Ce mardi soir à dix-huit heures, organisée par le Collectif de Défense des Libertés Fondamentales, a lieu une nouvelle manifestation rouennaise pour Rémi Fraisse tué par un gendarme à Sivens. Je me pointe à l’heure dite place de l’Hôtel de Ville, trouvant là plusieurs centaines de personnes, les membres des habituels syndicats, associations et partis d’extrême gauche, avec drapeaux (Parti de Gauche, Hennepéha) ou plus discrets (Hello, Ecolos) et d’autres manifestant(e)s heureusement libres de ce genre d’attache. Certain(e)s portent des bougies. D’autres distribuent un tract anonyme : « Lorsqu’ils tuent l’un d’entre nous, ils nous disent que notre vie n’a aucune valeur. Prouvons leur que prendre une de nos vies leur coûtera très cher. »

> _ENREGISTREMENTS FOURNIS_:
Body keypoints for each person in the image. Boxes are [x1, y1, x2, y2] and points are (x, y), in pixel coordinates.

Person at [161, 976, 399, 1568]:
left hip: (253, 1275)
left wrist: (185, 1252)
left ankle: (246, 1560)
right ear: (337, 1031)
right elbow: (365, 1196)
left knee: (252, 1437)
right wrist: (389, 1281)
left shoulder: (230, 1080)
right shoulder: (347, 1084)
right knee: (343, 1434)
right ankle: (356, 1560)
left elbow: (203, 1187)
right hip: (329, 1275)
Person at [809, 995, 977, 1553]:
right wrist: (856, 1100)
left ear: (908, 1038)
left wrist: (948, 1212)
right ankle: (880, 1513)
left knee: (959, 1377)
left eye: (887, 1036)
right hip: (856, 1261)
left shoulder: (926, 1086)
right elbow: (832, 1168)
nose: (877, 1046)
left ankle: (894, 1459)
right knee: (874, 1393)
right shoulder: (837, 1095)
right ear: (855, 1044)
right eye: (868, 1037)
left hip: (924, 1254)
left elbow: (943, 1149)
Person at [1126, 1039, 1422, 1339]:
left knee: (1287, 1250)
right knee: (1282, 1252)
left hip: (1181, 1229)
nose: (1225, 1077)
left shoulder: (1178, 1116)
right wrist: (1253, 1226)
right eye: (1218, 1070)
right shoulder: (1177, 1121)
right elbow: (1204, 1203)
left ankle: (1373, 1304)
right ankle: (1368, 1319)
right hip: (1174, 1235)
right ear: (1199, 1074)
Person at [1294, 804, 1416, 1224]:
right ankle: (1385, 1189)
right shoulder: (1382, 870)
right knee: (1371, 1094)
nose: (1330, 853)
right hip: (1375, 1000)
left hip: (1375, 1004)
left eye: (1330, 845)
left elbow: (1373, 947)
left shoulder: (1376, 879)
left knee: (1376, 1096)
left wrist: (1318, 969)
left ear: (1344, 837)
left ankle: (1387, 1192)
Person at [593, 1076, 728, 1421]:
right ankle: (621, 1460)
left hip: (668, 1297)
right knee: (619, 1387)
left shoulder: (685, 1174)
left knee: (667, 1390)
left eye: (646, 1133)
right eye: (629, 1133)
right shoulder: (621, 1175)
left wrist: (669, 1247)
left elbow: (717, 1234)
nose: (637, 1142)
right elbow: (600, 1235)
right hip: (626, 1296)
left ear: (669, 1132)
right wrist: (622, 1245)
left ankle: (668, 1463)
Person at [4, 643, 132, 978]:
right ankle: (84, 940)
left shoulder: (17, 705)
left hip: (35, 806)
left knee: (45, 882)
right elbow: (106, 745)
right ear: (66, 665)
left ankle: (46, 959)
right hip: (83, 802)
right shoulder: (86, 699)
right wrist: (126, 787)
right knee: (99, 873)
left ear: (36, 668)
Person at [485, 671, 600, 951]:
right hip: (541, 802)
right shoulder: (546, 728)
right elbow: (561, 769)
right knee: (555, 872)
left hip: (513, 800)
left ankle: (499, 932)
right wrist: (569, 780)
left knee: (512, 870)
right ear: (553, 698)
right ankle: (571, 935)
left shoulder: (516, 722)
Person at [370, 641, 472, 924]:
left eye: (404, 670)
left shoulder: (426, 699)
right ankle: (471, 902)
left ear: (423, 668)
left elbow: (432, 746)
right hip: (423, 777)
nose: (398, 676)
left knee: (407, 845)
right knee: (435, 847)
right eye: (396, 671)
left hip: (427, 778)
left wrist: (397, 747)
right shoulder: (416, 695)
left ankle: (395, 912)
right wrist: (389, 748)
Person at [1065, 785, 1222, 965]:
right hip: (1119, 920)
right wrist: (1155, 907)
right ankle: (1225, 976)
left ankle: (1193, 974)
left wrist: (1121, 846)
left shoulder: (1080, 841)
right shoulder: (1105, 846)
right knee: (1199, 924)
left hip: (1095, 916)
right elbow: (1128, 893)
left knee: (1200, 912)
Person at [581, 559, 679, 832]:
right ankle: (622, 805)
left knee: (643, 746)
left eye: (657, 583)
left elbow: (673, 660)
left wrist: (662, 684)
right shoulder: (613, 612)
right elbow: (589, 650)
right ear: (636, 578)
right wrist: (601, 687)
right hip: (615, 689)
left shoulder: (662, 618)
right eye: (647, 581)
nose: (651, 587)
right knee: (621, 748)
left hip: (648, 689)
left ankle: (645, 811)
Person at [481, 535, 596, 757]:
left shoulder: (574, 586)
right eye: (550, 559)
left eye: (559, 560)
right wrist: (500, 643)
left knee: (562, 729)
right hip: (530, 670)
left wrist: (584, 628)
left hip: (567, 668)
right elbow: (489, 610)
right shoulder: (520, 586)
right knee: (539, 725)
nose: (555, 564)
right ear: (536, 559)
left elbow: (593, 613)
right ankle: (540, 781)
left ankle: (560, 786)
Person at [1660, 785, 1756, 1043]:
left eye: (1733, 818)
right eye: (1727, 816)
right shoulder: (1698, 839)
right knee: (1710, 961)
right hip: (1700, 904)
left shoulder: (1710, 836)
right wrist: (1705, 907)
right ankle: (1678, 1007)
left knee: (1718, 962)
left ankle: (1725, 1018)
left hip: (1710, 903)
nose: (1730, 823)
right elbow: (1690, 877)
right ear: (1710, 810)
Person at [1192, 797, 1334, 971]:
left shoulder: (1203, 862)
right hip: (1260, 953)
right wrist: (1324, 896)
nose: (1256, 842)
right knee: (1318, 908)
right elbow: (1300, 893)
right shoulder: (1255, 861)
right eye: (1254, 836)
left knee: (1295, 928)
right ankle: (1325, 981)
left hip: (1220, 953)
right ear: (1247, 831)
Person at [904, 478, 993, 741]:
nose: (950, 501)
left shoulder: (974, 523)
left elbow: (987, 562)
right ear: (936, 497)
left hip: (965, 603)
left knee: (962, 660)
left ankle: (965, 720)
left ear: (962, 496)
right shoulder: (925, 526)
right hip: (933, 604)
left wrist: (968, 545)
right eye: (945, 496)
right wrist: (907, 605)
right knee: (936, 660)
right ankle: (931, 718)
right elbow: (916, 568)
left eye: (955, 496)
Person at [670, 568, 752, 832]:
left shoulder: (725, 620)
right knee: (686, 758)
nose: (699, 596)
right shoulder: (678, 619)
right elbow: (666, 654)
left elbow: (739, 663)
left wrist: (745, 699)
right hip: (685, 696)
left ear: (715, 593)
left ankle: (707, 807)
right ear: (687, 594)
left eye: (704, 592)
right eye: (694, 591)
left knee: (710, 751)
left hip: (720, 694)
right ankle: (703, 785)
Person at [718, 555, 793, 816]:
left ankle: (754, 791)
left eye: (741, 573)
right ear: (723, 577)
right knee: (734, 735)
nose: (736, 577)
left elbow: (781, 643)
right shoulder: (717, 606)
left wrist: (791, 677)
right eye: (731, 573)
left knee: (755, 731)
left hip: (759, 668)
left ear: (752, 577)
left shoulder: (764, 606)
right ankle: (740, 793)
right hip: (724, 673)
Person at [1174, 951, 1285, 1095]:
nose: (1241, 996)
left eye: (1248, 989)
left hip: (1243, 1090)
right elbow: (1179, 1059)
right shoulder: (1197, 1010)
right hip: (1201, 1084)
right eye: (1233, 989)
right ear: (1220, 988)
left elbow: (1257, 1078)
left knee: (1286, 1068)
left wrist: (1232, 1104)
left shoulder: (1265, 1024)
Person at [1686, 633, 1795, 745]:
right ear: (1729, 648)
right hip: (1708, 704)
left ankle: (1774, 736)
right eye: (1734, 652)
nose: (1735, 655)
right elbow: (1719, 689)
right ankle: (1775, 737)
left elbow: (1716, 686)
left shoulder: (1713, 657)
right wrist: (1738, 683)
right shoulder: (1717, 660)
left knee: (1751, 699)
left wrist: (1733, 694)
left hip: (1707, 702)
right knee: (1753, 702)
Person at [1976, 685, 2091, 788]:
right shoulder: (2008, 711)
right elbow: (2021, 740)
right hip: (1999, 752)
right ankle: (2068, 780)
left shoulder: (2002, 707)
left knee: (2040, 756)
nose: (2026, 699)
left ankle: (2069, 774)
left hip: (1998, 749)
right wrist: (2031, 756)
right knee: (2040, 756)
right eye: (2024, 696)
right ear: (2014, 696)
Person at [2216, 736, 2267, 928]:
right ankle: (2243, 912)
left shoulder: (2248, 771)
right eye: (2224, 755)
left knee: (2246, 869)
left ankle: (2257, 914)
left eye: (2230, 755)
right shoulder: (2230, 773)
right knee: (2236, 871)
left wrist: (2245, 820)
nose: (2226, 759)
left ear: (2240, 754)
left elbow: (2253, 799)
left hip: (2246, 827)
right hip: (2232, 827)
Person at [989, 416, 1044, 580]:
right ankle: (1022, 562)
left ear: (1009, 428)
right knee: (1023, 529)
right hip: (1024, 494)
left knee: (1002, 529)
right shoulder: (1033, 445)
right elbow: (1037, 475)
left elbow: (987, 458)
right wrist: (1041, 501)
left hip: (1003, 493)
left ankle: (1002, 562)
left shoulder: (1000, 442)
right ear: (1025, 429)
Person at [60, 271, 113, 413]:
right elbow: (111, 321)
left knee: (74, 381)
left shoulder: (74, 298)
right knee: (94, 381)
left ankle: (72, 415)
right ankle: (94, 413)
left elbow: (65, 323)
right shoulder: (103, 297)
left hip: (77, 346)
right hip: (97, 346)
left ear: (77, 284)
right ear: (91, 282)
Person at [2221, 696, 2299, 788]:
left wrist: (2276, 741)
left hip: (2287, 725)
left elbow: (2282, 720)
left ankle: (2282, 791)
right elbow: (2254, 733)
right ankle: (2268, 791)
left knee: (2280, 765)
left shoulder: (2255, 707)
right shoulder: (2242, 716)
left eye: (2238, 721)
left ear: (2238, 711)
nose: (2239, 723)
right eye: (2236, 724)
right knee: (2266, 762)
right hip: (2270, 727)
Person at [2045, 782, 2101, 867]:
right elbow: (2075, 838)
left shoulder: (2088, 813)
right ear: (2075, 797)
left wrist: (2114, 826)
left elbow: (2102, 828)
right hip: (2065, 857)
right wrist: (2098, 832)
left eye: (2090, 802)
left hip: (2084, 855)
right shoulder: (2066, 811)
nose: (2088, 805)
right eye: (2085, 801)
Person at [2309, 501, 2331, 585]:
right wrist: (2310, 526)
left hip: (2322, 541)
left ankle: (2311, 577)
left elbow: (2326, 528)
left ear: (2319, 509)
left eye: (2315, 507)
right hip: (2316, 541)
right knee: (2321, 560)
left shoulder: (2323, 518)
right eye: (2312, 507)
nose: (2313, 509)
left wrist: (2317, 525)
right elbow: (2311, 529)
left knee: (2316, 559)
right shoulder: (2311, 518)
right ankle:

> _TRAVAIL À RÉALISER_:
D'après l'extrait du document, qui organise la manifestation rouennaise pour Rémi Fraisse, s'il vous plaît ?

> _RÉSULTAT OBTENU_:
Le Collectif de Défense des Libertés Fondamentales.